Recorded data

★ ★ ★

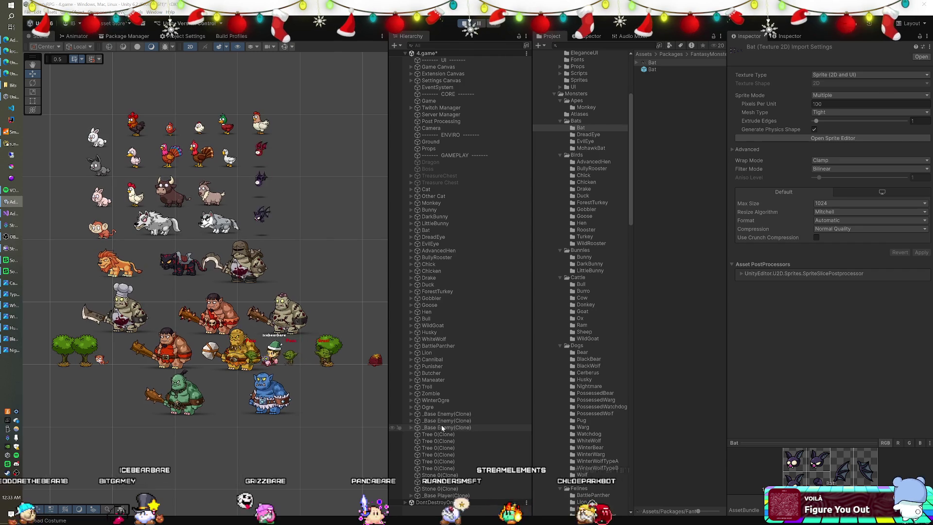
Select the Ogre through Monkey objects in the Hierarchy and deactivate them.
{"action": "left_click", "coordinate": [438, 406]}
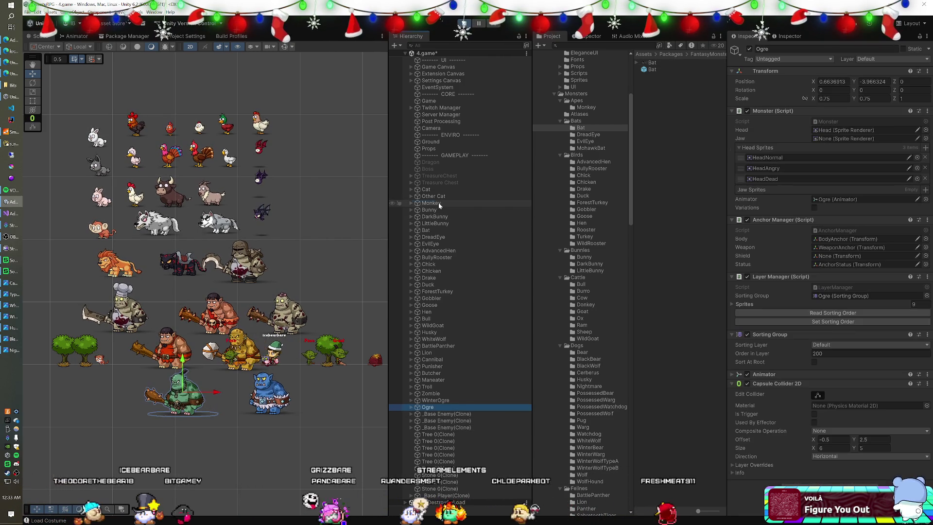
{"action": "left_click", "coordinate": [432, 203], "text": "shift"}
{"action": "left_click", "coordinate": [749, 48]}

★ ★ ★

Problem to work on
Once every line of the listing that contains "action" has been counted, give the total and nothing else.

Your solution
3